In December of 2023, FRE Rule 702 was amended to clarify the standard the courts must apply as gatekeepers when ruling on admissibility issues. To either defend their own or suppress opposing parties’ expert opinions, parties to litigation and their counsel must understand the nuances of this amendment and how it affects their cases within complex litigation.

The Amendment

As amended, the new rule reads as follows (additions are in bold; deletions are crossed out):

A witness who is qualified as an expert by knowledge, skill, experience, training, or education may testify in the form of an opinion or otherwise if the proponent demonstrates to the court that it is more likely than not that:

(a) the expert’s scientific, technical, or other specialized knowledge will help the trier of fact to understand the evidence or to determine a fact in issue;

(b) the testimony is based on sufficient facts or data;

(c) the testimony is the product of reliable principles and methods; and

(d) the expert has reliably applied expert’s opinion reflects a reliable application of the principles and methods to the facts of the case.

The Advisory Committee on Civil Rules has made it clear that this amendment was not intended to alter the law, but rather to emphasize the court’s gatekeeping role over expert testimony and the burden of proof required for admission.  Thus, the Amendment aims to correct the frequent misapplication by the courts of this standard in two important ways:

First, the Amendment demands that the judge perform a Rule 702 analysis before admitting an expert opinion over objection. A court may not simply invoke the language of the Rule and then admit a proposed expert’s testimony without finding by a preponderance of the evidence that the testimony meets each of the four requirements of the Rule.

Second, the amended language requires a stricter connection between experts’ conclusions and the methodology used to come to those conclusions. This language’s intent is to allow courts more flexibility to scrutinize experts who exaggerate their opinions. The Amendment emphasizes a court’s duty to determine whether an expert’s opinion is more likely than not supported by their methodology used.

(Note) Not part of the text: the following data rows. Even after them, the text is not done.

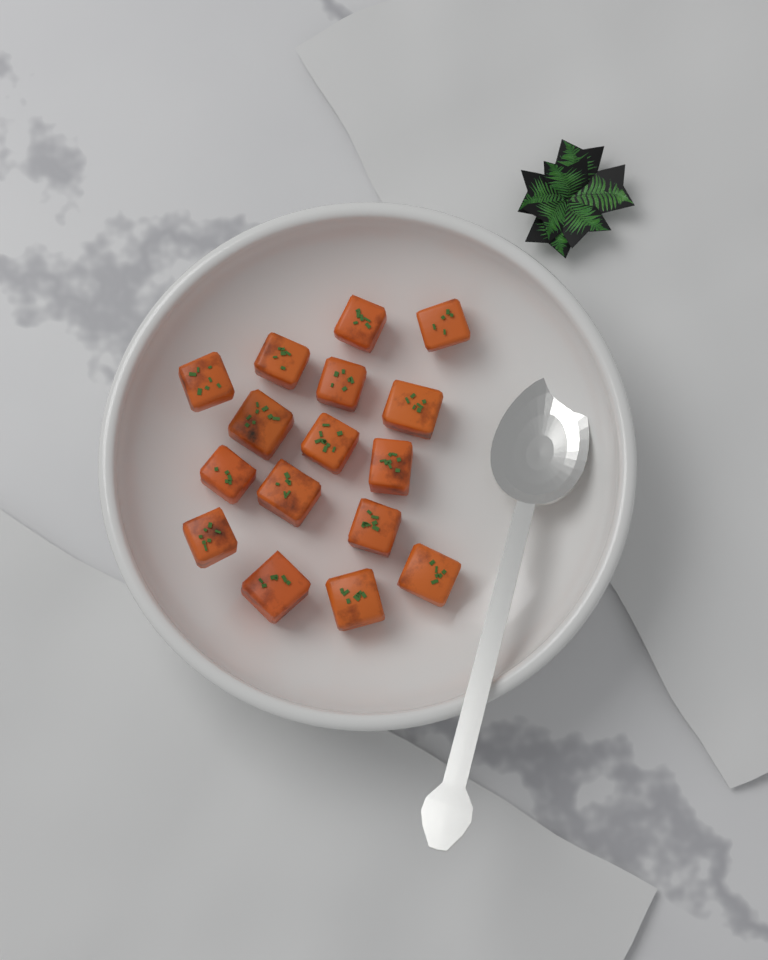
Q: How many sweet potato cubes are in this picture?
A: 16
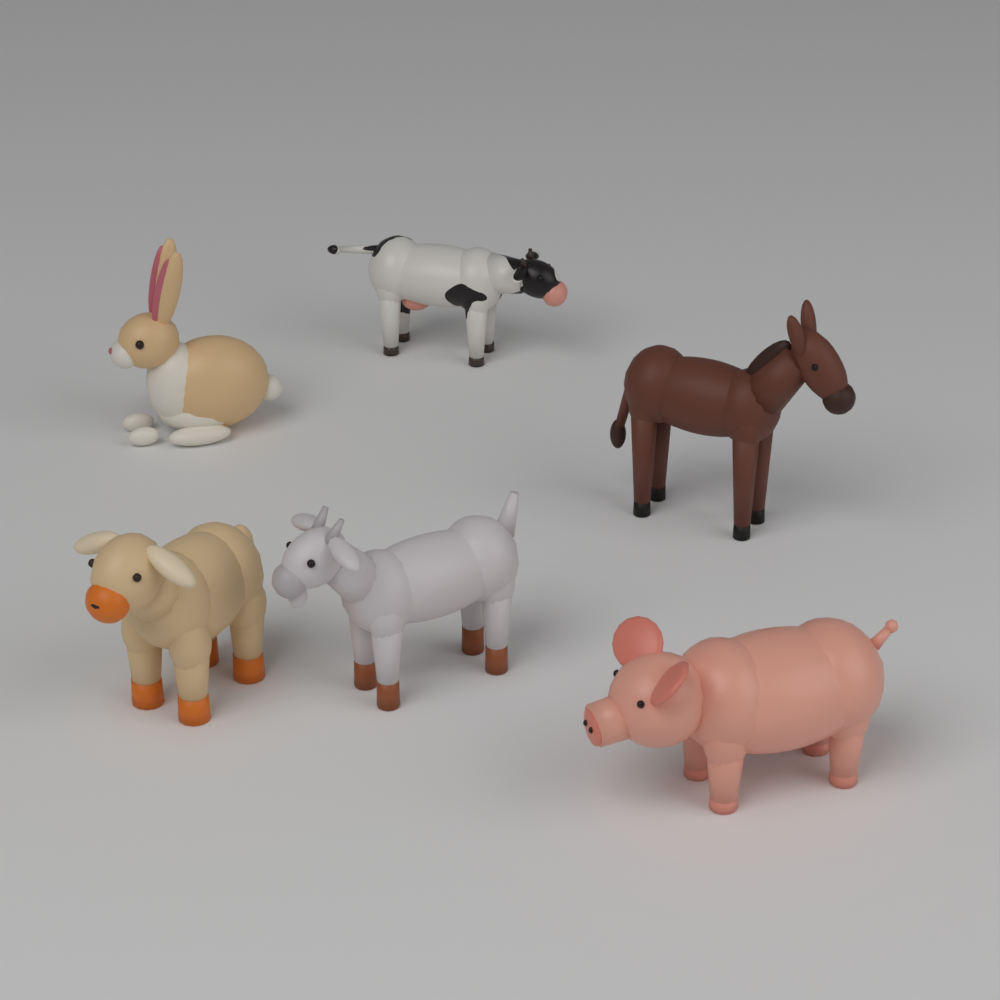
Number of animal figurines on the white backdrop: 6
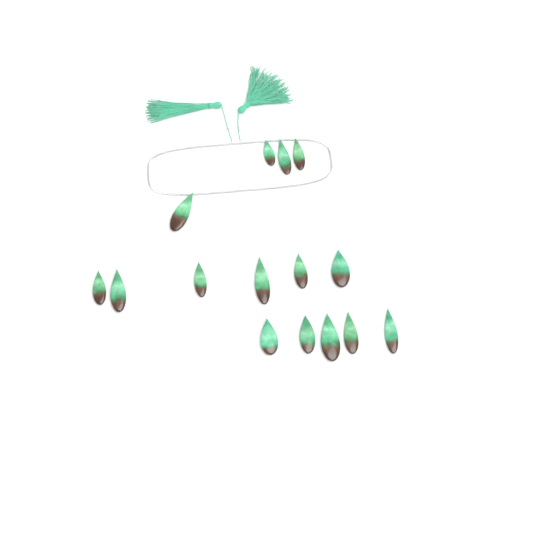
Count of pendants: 15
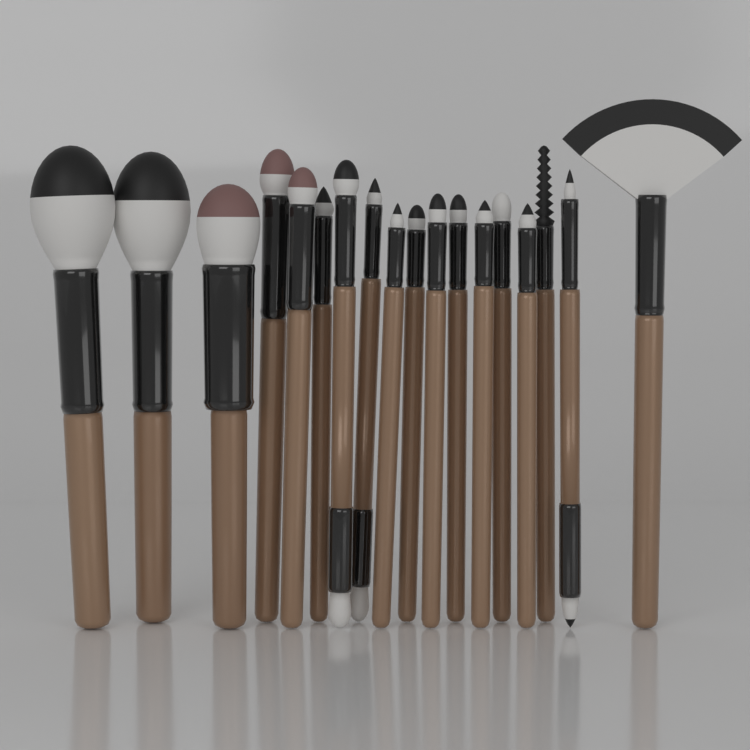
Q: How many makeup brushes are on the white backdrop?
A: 18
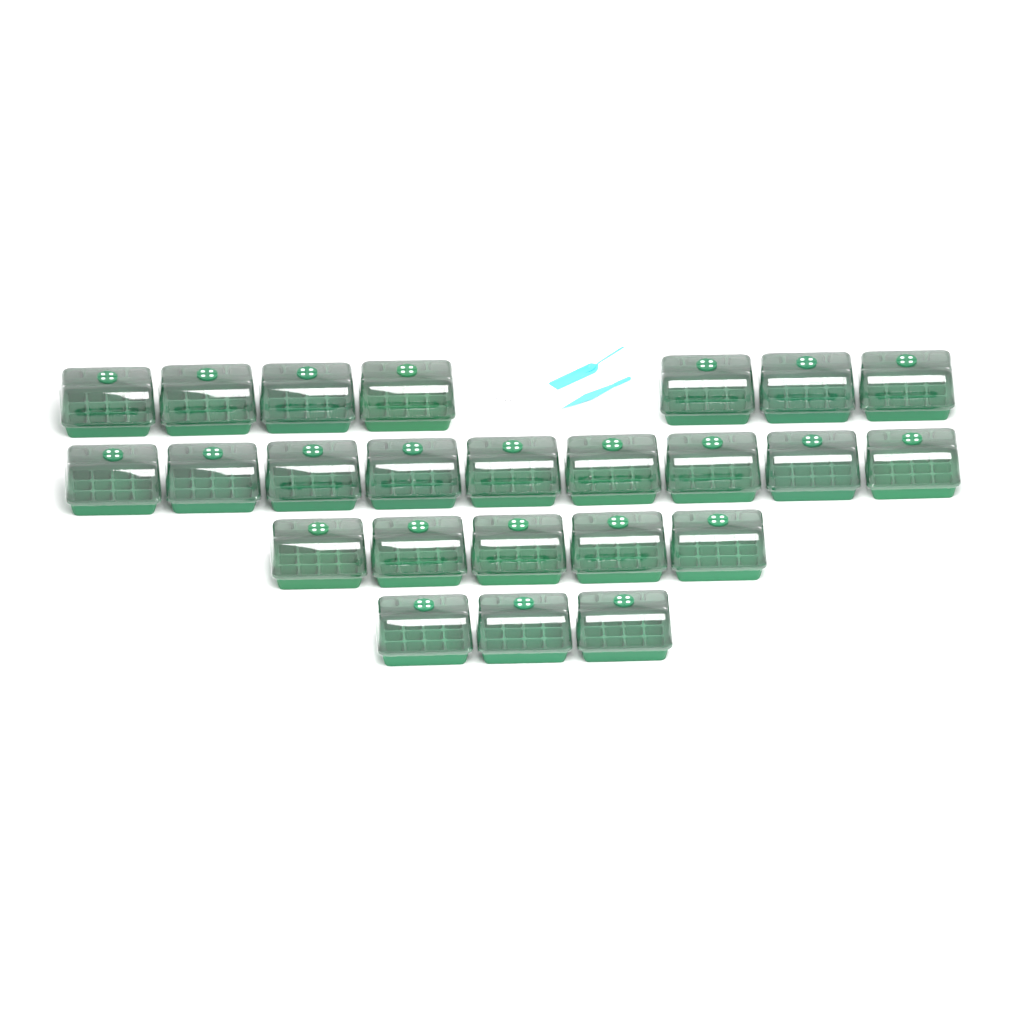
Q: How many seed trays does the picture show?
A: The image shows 24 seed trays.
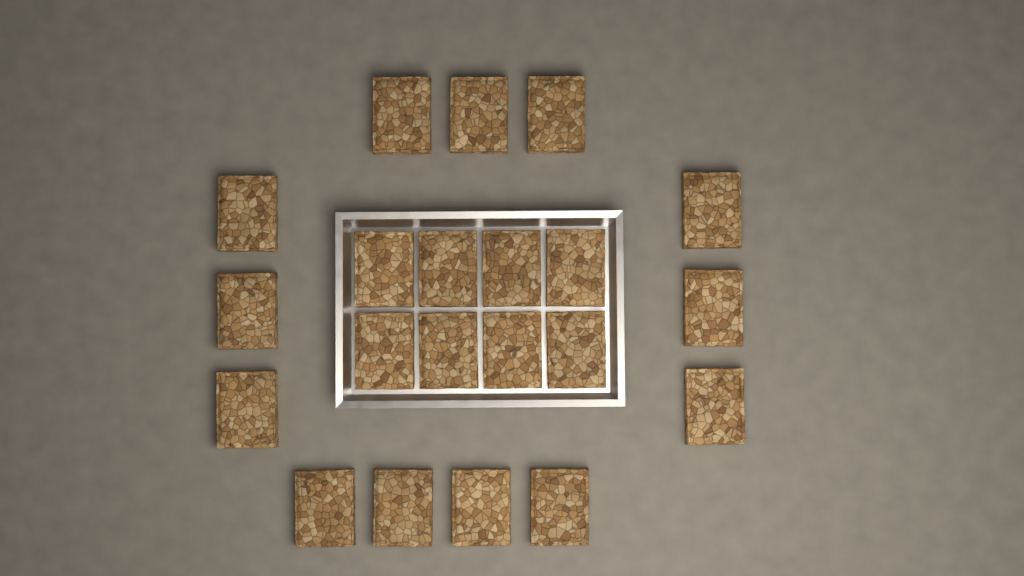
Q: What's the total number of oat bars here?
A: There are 21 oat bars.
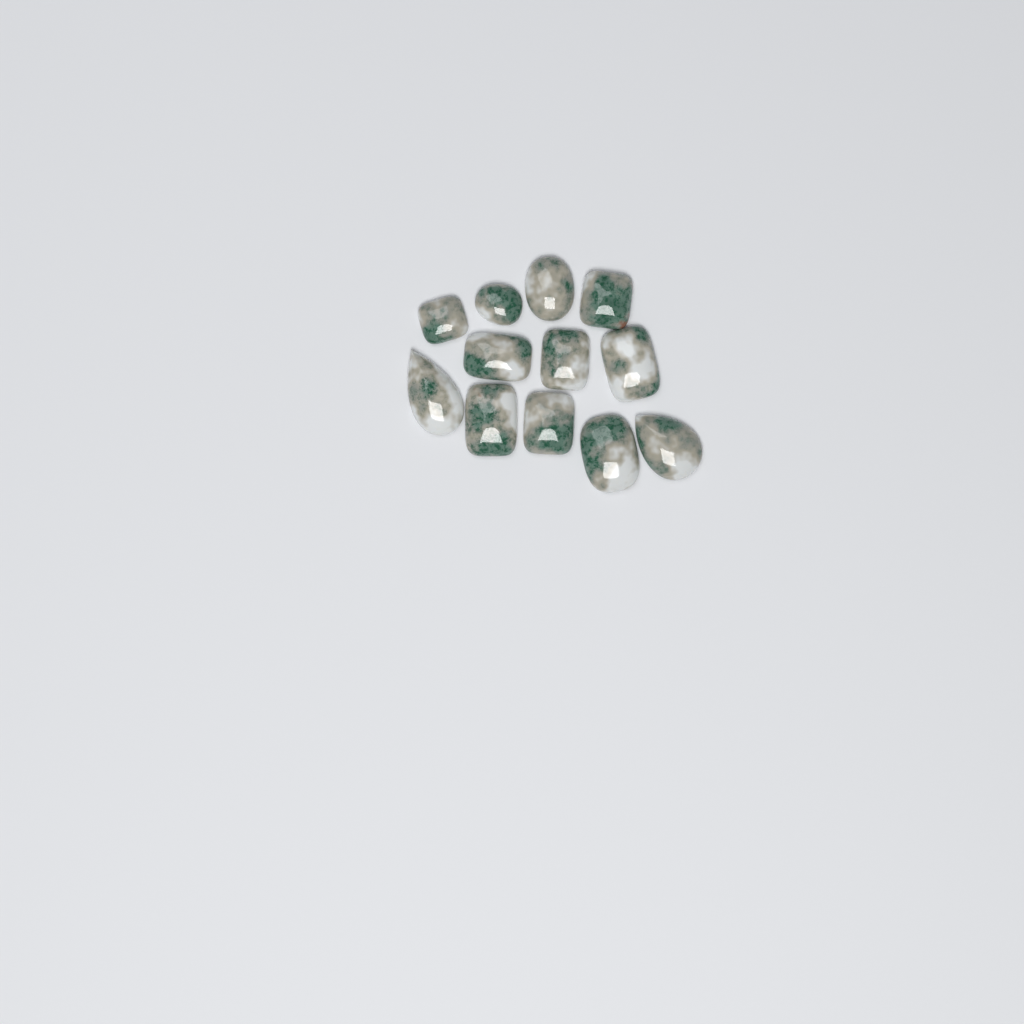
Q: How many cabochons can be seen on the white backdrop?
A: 12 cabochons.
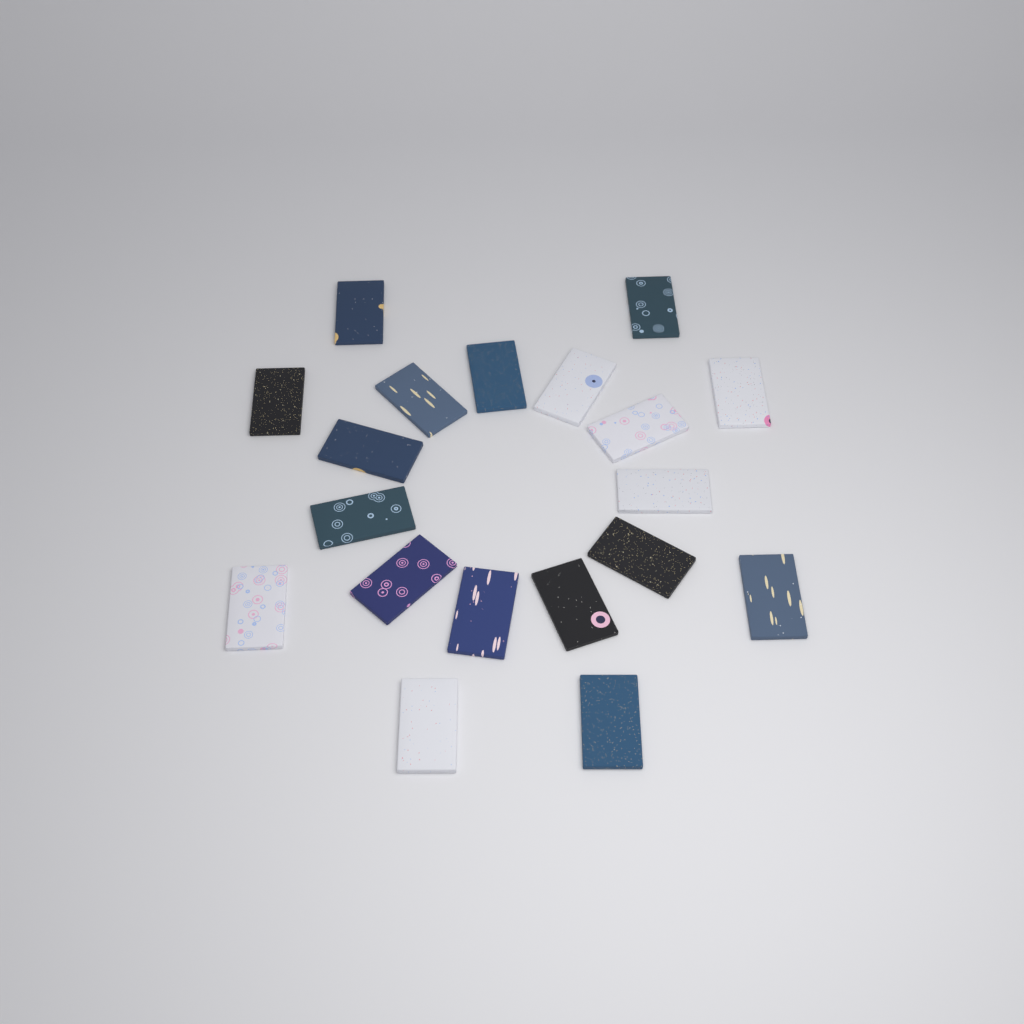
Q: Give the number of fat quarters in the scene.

Of course, it will likely take years to know the true impact of this amendment.  But federal courts are beginning to take note.  For example, one Federal Court last month ordered a “full refiling of Daubert motions” in a talc case against Johnson & Johnson because the court was “persuaded that the recent changes to Federal Rule of Evidence 702, the emergence of new relevant science, and the language of [the prior judge’s previous] Daubert opinion” made this necessary.  This has the potential to be a major victory for Johnson & Johnson and other defendants who repeatedly assert that the opinions proffered by plaintiffs lack grounding in reliable scientific principles and methods.